_Document extract_:
===============
Church architecture in Hertfordshire and elsewhere, art, books, and whatever crosses my path

Sunday 31 January 2021

Barley church, Herts by William Butterfield 1871-2


There's been a church in Barley since at least the 12th century. In about 1870 it was decided either that most of it was too dilapidated to be worth saving, or that the village deserved a brand new church. The prominent architect William Butterfield (1814-1900) was commissioned and in 1871-2 he demolished everything except the 12th century west tower and 14th century south aisle, and started afresh.

The result is a big church for a village (even today there are fewer than seven hundred inhabitants), which must have been mightily expensive. The result is not the exuberantly Butterfieldian extravaganza we might hope for - apart from some details it could have been designed by any competent Victorian architect - but it's altogether quietly dignified, with a High Victorian chancel of note. I'm not going to claim it as an unacknowledged masterpiece, but it doesn't deserve the sniffy comments found in some older guidebooks. For example, in Hertfordshire: A Pictorial Guide (no date, but late 1970s) Eric G Meadows says that it's been 'unimpressively rebuilt', while R M Healey in the generally excellent and catholic in its taste Shell Guide: Hertfordshire (1982) lambasts its 'utterly lack-lustre style'.
===============
_Data_:

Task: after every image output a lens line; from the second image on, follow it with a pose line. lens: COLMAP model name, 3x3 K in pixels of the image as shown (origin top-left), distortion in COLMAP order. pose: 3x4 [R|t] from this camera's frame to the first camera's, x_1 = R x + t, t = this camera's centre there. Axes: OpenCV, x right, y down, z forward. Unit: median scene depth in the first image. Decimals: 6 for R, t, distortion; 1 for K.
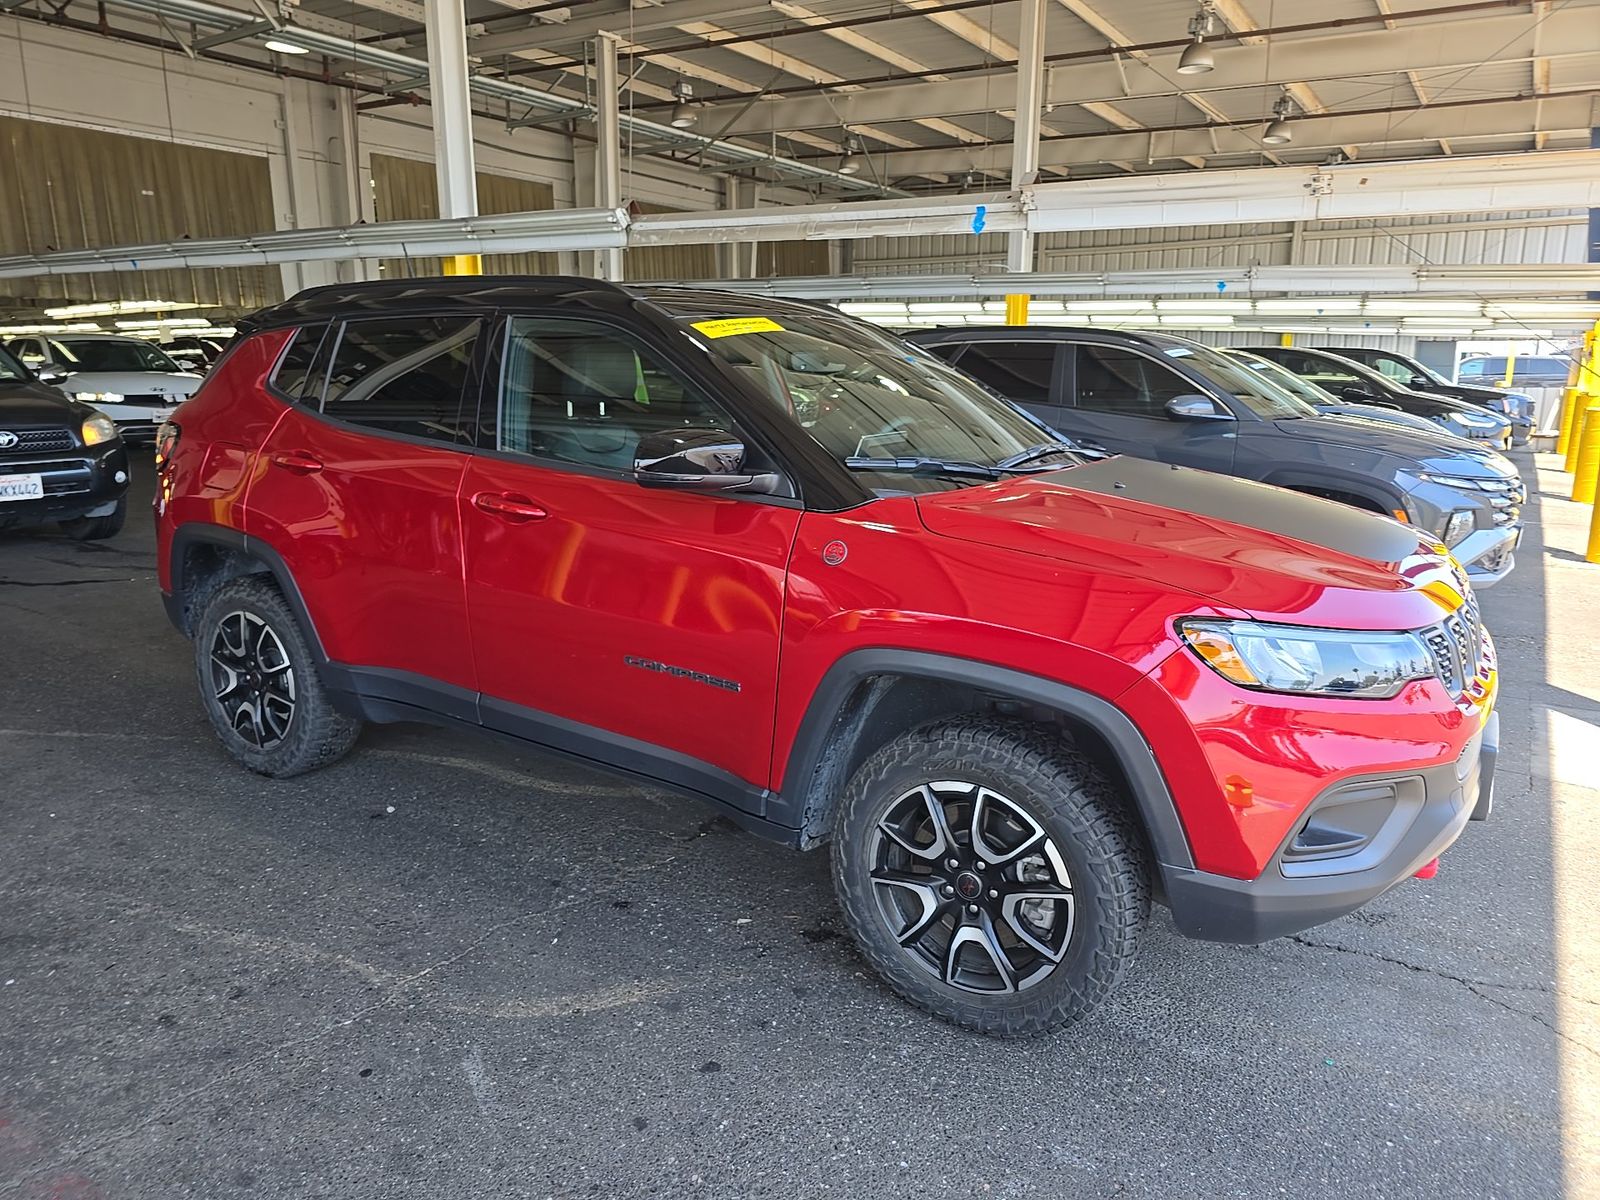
lens RADIAL K [[1086.6, 0, 806.5], [0, 1086.6, 591.0], [0, 0, 1]] dist [0.041710, -0.030535]
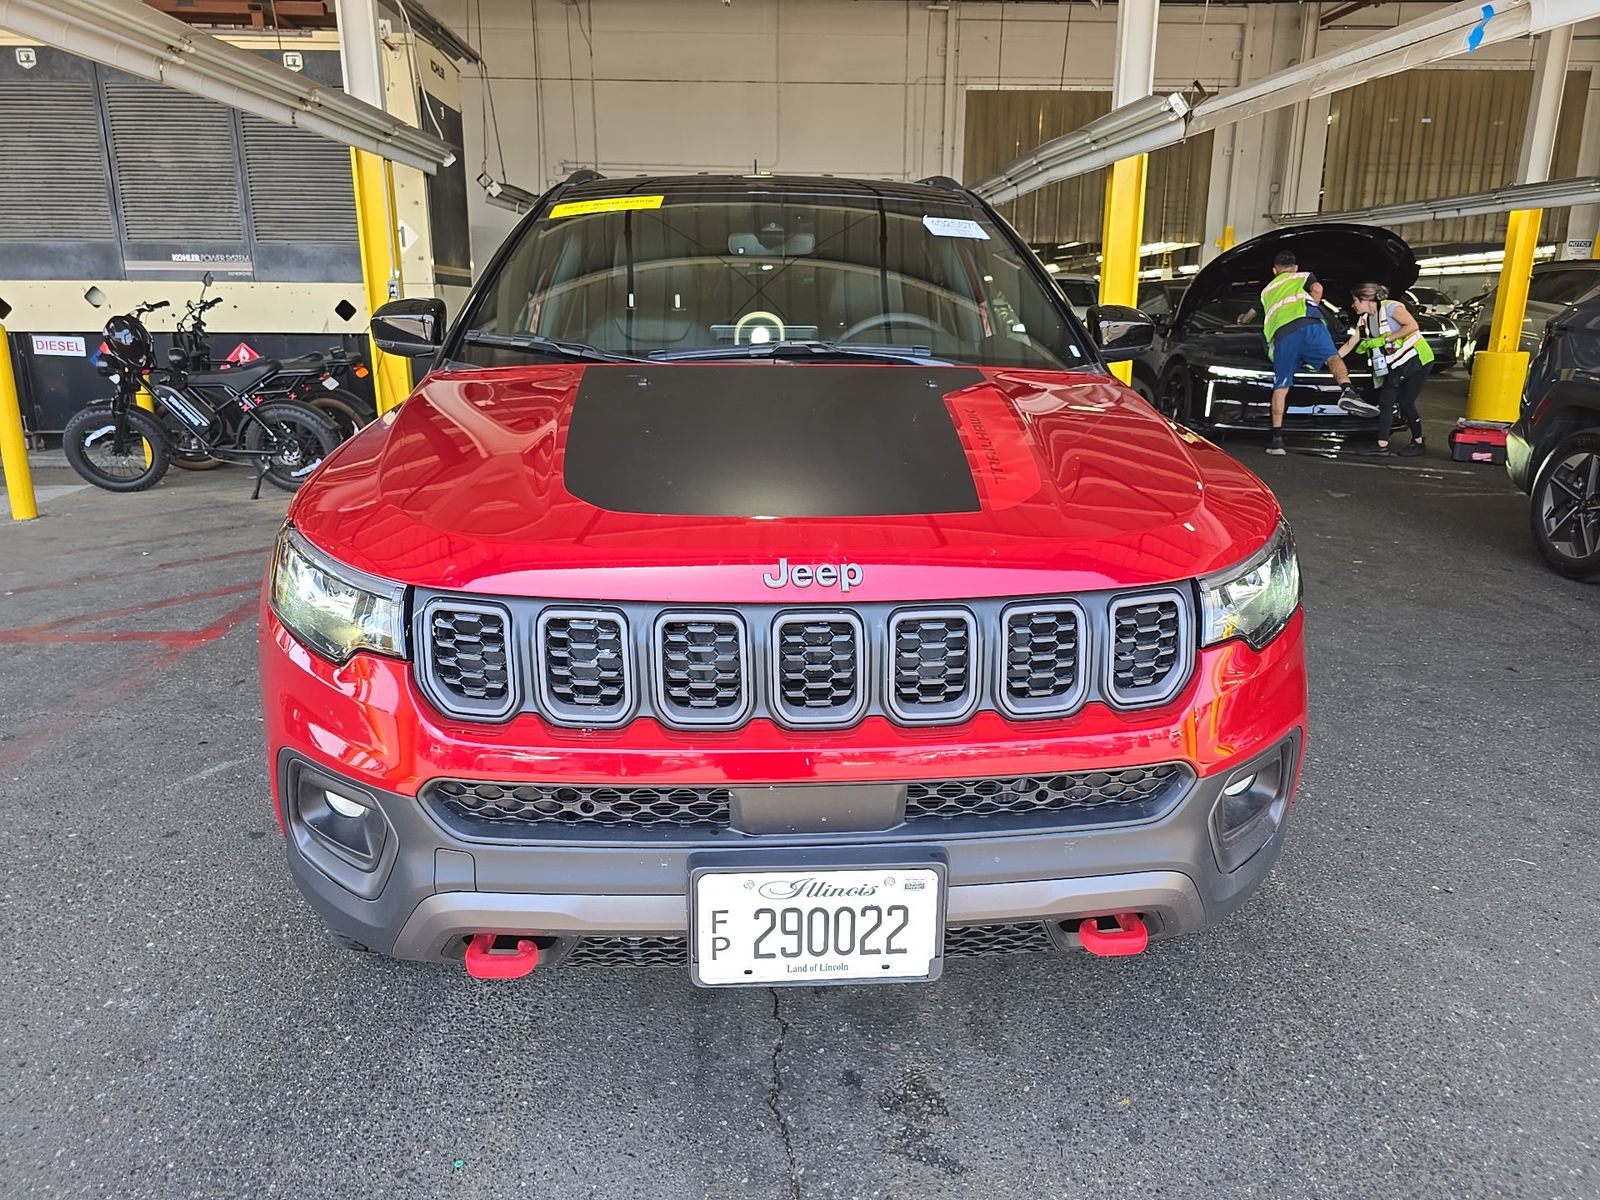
lens RADIAL K [[1086.6, 0, 806.5], [0, 1086.6, 591.0], [0, 0, 1]] dist [0.041710, -0.030535]
pose [[0.583489, 0.212221, -0.783902, 0.192101], [-0.176669, 0.975306, 0.132537, -0.014528], [0.792672, 0.061157, 0.606574, 0.124183]]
===============
_Directions_:
**A)** Please repeat the Barley church piece from "The result is a" up to and including "its 'utterly lack-lustre style'.", swapping "mightily" for "enormously".
**B)** Write the next part of the Barley church piece, picking up after its last sentence.

_Answers to the tasks_:
**A)**
The result is a big church for a village (even today there are fewer than seven hundred inhabitants), which must have been enormously expensive. The result is not the exuberantly Butterfieldian extravaganza we might hope for - apart from some details it could have been designed by any competent Victorian architect - but it's altogether quietly dignified, with a High Victorian chancel of note. I'm not going to claim it as an unacknowledged masterpiece, but it doesn't deserve the sniffy comments found in some older guidebooks. For example, in Hertfordshire: A Pictorial Guide (no date, but late 1970s) Eric G Meadows says that it's been 'unimpressively rebuilt', while R M Healey in the generally excellent and catholic in its taste Shell Guide: Hertfordshire (1982) lambasts its 'utterly lack-lustre style'.

**B)**
The lower two stages of the tower are Norman, which is best seen externally on the north side where there's a large round-headed window (there's an equivalent one on the south too); the other windows were replaced later in the Middle Ages (and probably renewed by Butterfield). The top stage is 15th century and there was once a (probably 17th century) cupola, but, needless to say, the current spirelet is Butterfield's version of a Hertfordshire spike, as seen on numerous churches in the county. This is much the most prominent feature visible from the outside that marks the church as a little out of the ordinary. It starts out as if it intends to be an unusually low-pitched lead-covered spirelet, but halfway up it becomes an open timber bellcote with pairs of traceried openings, and is topped by a much more steeply-pitched shingled octagon. Bettley/Pevsner calls it 'odd'; Healey calls it 'awkwardly contrived'; I call it 'charmingly idiosyncratic'.*



The Norman origins of the tower are best seen from inside; the tower arch is tall and plain, and high above it a tiny window communicates with the ringing chamber. The handsome wrought iron gates with their Gothic tracery may date from Butterfield's rebuilding.



The wooden stairs (more like a ladder) leading up to the ringing chamber aren't quite as primitive- and dangerous-looking as those in Stevenage, but I still don't fancy risking my neck on them.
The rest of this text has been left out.